>>>>
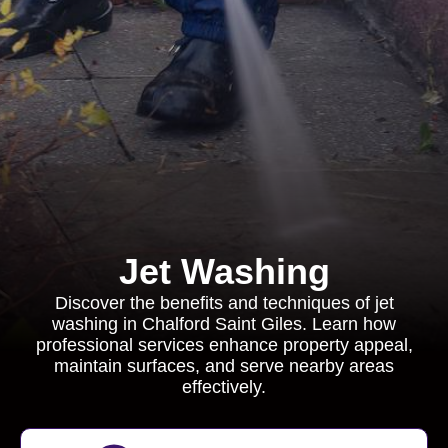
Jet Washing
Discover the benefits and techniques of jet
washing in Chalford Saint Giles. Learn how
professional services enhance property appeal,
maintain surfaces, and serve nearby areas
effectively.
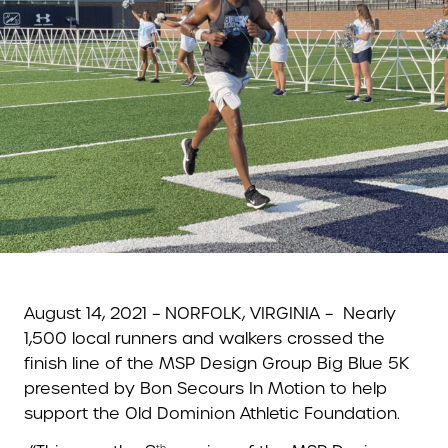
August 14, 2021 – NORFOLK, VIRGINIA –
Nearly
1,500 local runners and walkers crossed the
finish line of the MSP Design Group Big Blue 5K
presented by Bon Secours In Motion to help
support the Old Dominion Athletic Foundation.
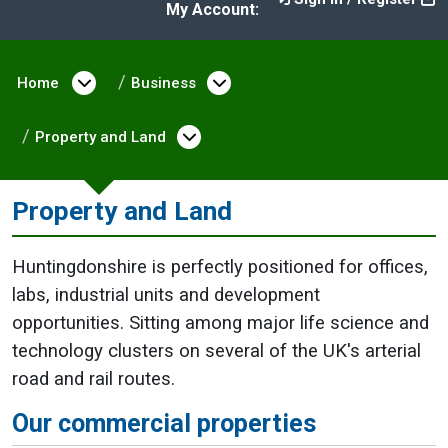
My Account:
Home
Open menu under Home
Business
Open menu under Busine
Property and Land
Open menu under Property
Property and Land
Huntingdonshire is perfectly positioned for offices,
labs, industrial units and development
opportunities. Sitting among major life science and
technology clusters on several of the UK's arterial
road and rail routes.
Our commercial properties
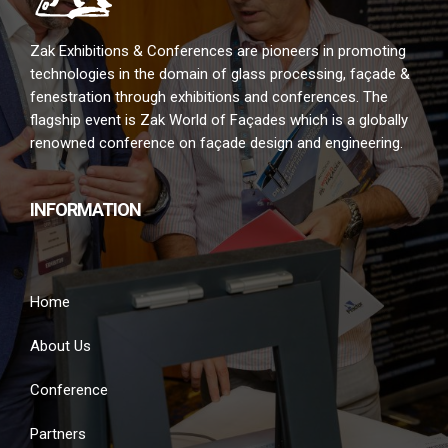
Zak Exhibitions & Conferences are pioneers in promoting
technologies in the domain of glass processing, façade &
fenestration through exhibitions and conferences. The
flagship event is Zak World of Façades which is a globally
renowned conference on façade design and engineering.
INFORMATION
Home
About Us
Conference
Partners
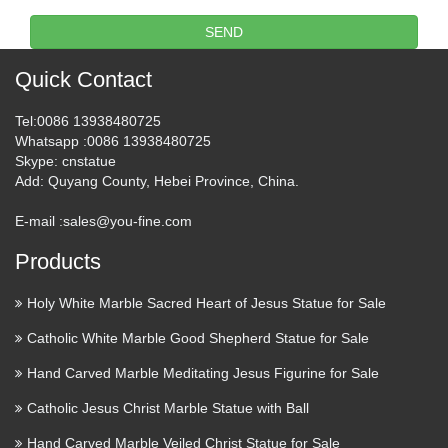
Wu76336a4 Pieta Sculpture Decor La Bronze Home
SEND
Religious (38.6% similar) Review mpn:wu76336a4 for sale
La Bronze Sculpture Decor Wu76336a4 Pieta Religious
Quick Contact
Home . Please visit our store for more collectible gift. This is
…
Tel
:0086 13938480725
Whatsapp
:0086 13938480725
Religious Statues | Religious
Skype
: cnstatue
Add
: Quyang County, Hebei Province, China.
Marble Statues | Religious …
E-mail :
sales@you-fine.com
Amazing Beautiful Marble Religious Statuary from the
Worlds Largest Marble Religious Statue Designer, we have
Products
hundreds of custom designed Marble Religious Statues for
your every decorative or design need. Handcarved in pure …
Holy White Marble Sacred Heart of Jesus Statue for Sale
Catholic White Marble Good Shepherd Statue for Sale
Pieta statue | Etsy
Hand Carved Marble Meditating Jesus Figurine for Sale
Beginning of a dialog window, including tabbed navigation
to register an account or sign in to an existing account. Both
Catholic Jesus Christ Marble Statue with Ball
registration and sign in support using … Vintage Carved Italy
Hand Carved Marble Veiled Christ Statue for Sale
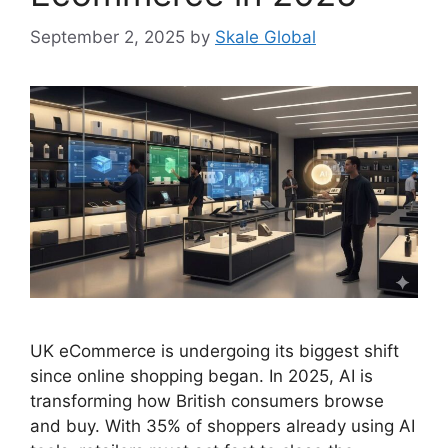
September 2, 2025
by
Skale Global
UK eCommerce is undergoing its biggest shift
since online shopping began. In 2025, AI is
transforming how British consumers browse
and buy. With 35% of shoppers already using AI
<<<<
→ **About this exercise**
Copy out the text from all of the material above, word for word, and leave the pictures out.

→ **Response area**
Jet Washing
Discover the benefits and techniques of jet
washing in Chalford Saint Giles. Learn how
professional services enhance property appeal,
maintain surfaces, and serve nearby areas
effectively.
August 14, 2021 – NORFOLK, VIRGINIA –
Nearly
1,500 local runners and walkers crossed the
finish line of the MSP Design Group Big Blue 5K
presented by Bon Secours In Motion to help
support the Old Dominion Athletic Foundation.
My Account:
Home
Open menu under Home
Business
Open menu under Busine
Property and Land
Open menu under Property
Property and Land
Huntingdonshire is perfectly positioned for offices,
labs, industrial units and development
opportunities. Sitting among major life science and
technology clusters on several of the UK's arterial
road and rail routes.
Our commercial properties
Zak Exhibitions & Conferences are pioneers in promoting
technologies in the domain of glass processing, façade &
fenestration through exhibitions and conferences. The
flagship event is Zak World of Façades which is a globally
renowned conference on façade design and engineering.
INFORMATION
Home
About Us
Conference
Partners
Wu76336a4 Pieta Sculpture Decor La Bronze Home
SEND
Religious (38.6% similar) Review mpn:wu76336a4 for sale
La Bronze Sculpture Decor Wu76336a4 Pieta Religious
Quick Contact
Home . Please visit our store for more collectible gift. This is
…
Tel
:0086 13938480725
Whatsapp
:0086 13938480725
Religious Statues | Religious
Skype
: cnstatue
Add
: Quyang County, Hebei Province, China.
Marble Statues | Religious …
E-mail :
sales@you-fine.com
Amazing Beautiful Marble Religious Statuary from the
Worlds Largest Marble Religious Statue Designer, we have
Products
hundreds of custom designed Marble Religious Statues for
your every decorative or design need. Handcarved in pure …
Holy White Marble Sacred Heart of Jesus Statue for Sale
Catholic White Marble Good Shepherd Statue for Sale
Pieta statue | Etsy
Hand Carved Marble Meditating Jesus Figurine for Sale
Beginning of a dialog window, including tabbed navigation
to register an account or sign in to an existing account. Both
Catholic Jesus Christ Marble Statue with Ball
registration and sign in support using … Vintage Carved Italy
Hand Carved Marble Veiled Christ Statue for Sale
September 2, 2025
by
Skale Global
UK eCommerce is undergoing its biggest shift
since online shopping began. In 2025, AI is
transforming how British consumers browse
and buy. With 35% of shoppers already using AI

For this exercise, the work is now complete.